Carl Gustav Jung 26 July 1875 – 6 June 1961) was a Swiss psychiatrist and psychoanalyst who founded analytical psychology. Jung's work was influential in the fields of psychiatry, anthropology, archaeology, literature, philosophy, and religious studies. Jung worked as a research scientist at the famous Burghölzli hospital, under Eugen Bleuler.
Carl Gustav Jung[a] was born in Kesswil, in the Swiss canton of Thurgau, on 26 July 1875 as the second and first surviving son of Paul Achilles Jung (1842–1896) and Emilie Preiswerk (1848–1923). Their first child, born in 1873, was a boy named Paul who survived only a few days. Being the youngest son of a noted Basel physician of German descent, also called Karl Gustav Jung (1794–1864), whose hopes of achieving a fortune never materialised, Paul Jung did not progress beyond the status of an impoverished rural pastor in the Swiss Reformed Church; his wife had also grown up in a large family, whose Swiss roots went back five centuries. Emilie was the youngest child of a distinguished Basel churchman and academic, Samuel Preiswerk [de] (1799–1871), and his second wife. Preiswerk was antistes, the title given to the head of the Reformed clergy in the city, as well as a Hebraist, author and editor, who taught Paul Jung as his professor of Hebrew at Basel University.

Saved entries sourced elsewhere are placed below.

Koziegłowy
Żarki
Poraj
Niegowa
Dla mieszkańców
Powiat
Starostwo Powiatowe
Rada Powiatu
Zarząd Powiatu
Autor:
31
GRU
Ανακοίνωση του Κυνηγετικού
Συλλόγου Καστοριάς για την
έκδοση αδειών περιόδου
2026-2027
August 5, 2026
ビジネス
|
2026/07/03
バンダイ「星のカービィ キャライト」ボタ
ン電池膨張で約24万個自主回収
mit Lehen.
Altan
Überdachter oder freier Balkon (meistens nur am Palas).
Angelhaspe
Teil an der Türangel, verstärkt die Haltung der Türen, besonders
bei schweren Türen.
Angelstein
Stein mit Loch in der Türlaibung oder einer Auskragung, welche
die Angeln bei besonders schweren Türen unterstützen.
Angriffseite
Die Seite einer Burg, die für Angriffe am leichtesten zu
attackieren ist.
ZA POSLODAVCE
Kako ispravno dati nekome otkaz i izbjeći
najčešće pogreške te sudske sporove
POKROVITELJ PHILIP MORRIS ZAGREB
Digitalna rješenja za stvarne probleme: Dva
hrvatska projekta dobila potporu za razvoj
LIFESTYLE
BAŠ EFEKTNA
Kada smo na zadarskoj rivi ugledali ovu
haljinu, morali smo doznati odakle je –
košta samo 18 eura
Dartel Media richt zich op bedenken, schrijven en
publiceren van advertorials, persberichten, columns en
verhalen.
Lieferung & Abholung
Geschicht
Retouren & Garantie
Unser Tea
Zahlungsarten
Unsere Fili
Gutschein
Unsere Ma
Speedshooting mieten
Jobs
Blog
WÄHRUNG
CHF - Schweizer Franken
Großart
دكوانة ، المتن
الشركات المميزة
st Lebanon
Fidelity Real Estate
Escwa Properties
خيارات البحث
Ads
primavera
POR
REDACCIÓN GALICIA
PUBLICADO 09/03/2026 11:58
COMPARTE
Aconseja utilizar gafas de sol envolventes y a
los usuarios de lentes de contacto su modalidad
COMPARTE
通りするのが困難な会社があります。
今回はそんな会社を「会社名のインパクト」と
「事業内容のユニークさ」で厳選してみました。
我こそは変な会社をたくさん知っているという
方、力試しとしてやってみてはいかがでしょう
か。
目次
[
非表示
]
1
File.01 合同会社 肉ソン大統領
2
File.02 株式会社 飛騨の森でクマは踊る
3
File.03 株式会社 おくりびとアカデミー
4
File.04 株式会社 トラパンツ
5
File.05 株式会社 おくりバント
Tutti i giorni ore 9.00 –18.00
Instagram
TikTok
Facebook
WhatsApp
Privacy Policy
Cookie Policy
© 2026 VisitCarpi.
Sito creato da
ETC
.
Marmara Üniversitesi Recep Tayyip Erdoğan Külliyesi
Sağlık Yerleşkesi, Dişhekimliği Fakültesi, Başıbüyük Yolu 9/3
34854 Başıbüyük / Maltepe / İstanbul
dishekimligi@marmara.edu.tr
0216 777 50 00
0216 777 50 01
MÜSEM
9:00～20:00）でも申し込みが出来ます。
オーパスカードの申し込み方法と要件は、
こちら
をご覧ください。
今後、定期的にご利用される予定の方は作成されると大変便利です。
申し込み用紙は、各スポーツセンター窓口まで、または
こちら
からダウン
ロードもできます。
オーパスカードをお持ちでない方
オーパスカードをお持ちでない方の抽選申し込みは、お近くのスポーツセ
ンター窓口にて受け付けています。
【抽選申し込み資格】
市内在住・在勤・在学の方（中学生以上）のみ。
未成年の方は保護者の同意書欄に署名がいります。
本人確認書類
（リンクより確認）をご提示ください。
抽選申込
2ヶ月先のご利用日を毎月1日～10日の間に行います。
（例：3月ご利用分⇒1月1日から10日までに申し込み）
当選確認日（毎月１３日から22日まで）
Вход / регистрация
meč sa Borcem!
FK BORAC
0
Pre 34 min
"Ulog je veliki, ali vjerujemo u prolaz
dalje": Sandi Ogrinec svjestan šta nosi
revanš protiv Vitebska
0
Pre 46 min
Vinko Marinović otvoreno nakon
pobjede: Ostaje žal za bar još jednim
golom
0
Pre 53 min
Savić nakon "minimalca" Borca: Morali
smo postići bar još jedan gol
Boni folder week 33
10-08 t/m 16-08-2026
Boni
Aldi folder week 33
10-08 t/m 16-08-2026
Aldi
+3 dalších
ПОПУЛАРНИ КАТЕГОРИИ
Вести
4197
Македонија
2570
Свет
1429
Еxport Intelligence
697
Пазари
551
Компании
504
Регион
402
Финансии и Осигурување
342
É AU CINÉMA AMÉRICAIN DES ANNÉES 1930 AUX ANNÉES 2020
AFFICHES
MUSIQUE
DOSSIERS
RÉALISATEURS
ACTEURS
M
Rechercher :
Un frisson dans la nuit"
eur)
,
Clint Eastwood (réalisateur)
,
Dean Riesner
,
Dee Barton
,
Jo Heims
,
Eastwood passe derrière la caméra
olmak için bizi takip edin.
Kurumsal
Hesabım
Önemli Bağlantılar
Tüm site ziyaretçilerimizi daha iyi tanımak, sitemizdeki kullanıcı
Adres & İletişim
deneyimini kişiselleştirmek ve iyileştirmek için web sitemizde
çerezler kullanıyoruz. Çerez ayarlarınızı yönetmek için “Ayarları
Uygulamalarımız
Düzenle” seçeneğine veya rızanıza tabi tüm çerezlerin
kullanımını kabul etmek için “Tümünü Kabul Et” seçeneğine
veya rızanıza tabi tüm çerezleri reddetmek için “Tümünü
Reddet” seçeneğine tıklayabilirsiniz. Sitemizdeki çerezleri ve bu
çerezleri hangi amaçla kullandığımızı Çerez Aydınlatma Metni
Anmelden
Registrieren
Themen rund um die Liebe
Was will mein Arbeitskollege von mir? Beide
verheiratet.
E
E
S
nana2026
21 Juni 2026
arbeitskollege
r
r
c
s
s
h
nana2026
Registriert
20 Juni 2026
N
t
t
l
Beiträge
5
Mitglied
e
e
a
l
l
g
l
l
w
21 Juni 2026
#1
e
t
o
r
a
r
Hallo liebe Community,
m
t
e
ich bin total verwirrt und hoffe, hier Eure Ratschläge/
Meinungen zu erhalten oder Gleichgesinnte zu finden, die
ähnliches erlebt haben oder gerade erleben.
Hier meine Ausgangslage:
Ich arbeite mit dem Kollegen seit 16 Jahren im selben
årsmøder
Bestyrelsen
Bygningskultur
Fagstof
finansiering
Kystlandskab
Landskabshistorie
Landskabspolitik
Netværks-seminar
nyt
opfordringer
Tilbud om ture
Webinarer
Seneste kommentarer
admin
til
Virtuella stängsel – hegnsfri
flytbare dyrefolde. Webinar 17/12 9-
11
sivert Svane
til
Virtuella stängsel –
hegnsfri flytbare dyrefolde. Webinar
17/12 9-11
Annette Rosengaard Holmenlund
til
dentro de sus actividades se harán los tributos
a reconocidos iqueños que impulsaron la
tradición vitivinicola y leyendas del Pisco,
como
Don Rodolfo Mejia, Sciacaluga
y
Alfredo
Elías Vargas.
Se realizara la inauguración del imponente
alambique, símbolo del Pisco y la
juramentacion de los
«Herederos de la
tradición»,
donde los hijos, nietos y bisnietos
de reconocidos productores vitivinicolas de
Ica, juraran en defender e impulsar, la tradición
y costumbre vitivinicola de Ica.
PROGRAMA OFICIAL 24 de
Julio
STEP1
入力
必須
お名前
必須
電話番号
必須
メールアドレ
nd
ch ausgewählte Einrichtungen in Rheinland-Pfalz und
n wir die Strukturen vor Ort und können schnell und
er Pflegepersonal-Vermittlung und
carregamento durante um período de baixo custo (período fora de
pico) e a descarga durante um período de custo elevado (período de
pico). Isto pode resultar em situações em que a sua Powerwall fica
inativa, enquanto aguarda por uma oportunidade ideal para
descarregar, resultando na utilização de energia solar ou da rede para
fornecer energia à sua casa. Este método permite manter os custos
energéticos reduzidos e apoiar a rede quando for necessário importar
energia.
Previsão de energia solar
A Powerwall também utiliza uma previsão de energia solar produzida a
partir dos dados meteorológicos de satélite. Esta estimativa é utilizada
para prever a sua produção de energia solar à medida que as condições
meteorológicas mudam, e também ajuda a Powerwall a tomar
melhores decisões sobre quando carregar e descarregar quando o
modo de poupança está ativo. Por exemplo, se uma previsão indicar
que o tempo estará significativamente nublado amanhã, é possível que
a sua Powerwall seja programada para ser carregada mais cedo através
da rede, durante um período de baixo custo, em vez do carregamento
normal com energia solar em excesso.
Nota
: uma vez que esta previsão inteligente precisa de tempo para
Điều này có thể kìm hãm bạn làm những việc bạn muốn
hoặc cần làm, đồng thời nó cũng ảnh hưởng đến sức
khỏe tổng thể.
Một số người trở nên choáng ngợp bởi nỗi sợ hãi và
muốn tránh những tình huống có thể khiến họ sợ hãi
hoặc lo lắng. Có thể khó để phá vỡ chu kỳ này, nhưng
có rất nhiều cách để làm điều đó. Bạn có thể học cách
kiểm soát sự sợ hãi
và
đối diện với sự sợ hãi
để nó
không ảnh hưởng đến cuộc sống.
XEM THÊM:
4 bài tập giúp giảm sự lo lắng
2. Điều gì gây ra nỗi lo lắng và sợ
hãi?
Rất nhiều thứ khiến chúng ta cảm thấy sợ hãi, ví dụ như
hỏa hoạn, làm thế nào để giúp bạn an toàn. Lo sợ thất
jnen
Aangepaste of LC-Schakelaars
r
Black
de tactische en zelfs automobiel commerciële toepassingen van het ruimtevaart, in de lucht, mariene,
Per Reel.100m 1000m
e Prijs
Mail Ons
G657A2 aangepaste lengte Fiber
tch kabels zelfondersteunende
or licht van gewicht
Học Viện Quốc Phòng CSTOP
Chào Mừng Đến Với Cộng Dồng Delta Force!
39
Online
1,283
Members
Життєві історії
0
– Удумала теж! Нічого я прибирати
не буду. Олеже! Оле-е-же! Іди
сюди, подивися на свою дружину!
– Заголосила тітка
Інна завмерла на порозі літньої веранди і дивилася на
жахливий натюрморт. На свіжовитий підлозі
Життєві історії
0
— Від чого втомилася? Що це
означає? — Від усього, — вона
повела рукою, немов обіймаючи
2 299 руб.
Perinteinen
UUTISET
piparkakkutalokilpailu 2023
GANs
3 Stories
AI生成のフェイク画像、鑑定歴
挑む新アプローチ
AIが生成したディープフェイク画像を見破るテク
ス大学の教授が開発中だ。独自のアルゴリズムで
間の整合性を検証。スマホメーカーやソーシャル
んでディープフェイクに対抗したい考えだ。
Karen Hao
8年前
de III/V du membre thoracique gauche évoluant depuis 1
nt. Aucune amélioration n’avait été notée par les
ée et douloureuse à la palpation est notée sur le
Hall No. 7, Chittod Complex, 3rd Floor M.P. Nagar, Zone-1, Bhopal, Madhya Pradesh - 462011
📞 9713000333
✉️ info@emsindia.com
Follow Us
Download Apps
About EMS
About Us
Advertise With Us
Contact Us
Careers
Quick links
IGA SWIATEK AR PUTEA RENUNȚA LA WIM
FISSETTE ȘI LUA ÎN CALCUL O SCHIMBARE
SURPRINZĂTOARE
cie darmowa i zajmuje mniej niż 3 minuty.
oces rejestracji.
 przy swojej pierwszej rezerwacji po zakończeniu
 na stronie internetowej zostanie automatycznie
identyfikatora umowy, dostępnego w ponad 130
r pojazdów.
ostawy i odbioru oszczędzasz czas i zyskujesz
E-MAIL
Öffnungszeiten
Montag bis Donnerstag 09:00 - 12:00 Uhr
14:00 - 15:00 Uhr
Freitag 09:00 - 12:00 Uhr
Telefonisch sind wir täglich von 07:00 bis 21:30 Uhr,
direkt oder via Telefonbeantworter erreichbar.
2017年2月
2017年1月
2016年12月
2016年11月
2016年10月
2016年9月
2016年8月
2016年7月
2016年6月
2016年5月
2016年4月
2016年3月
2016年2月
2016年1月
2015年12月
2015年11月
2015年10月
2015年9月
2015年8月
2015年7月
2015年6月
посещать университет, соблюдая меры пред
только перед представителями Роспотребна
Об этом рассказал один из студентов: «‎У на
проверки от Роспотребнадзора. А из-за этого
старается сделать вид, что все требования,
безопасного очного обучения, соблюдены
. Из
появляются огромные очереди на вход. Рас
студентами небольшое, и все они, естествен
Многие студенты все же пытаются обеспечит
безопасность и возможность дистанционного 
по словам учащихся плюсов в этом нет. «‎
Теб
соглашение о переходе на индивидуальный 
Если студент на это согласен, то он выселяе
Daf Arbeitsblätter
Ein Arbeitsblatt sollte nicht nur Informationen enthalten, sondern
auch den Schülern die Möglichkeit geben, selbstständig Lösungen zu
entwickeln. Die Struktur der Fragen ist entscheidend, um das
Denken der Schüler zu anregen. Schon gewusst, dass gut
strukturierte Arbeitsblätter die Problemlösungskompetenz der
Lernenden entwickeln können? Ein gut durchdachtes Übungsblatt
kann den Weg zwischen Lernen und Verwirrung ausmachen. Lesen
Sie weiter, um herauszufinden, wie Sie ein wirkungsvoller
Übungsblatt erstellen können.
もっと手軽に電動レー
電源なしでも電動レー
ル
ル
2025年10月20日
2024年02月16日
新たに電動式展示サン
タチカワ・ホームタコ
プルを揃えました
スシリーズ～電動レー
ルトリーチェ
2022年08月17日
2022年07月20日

When Jung was six months old, his father was appointed to a more prosperous parish in Laufen, but the tension between his parents was growing. Emilie Jung was an eccentric and depressed woman; she spent considerable time in her bedroom where she said that spirits visited her at night. Although she was normal during the day, Jung recalled that at night his mother became strange and mysterious. He reported that one night he saw a faintly luminous and indefinite figure coming from her room with a head detached from the neck and floating in the air in front of the body. Jung had a better relationship with his father.